Zudem kündigte der Verband an, ein Rechtsanwaltsbüro zu engagieren, um jegliche Vergehen oder Ausschreitungen sofort zur Anzeige zu bringen, beziehungsweise die dafür nötigen rechtlichen Schritte einzuleiten. Die Kosten dafür soll ein neuer, von den Verbandsmitgliedern gegründeter Gemeinschaftsfond tragen. Zu den weiteren Maßnahmen gehört auch die Veranstaltung von Schulungen für Hotelangestellte hinsichtlich ihres Verhalten gegenüber betrunkenen, aggressiven oder randalierenden Urlaubern sowie in anderen sicherheitsbedrohlichen Situationen.
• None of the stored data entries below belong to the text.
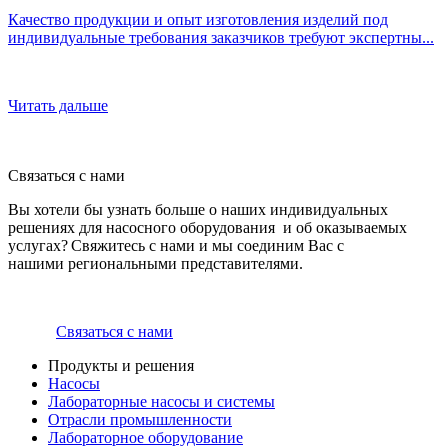
Качество продукции и опыт изготовления изделий под
индивидуальные требования заказчиков требуют экспертны...
Читать дальше
Связаться с нами
Вы хотели бы узнать больше о наших индивидуальных
решениях для насосного оборудования и об оказываемых
услугах? Свяжитесь с нами и мы соединим Вас с
нашими региональными представителями.
Связаться с нами
Продукты и решения
Насосы
Лабораторные насосы и системы
Отрасли промышленности
Лабораторное оборудование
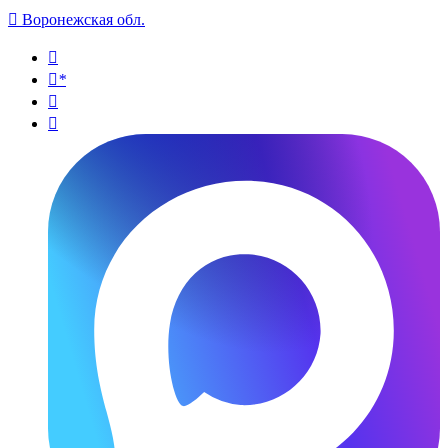

Воронежская обл.

*


Bereits vor einer Woche hatte der Hoteliersverband an der Playa de Palma eine Kompetenzübergabe vom Inselrat an die Rathäuser gefordert, um Läden und Lokale zu schließen, die gegen die gesetzlich vorgeschriebenen Zeiten für den Verkauf von Alkohol verstoßen. Das Verkaufsverbot gilt unter anderem für Supermärkte, Tankstellen und Nachtshops zwischen 21.30 und 8 Uhr. Die Kompetenz für eine vorübergehende Schließung der Läden, die sich nicht daran halten, hat Mallorcas Inselrat inne. Nach Ansicht der Hoteliers sei es jedoch besser, wenn diese Machtbefugnis der zeitweisen Betriebsstilllegung direkt an die Rathäuser übertragen wird.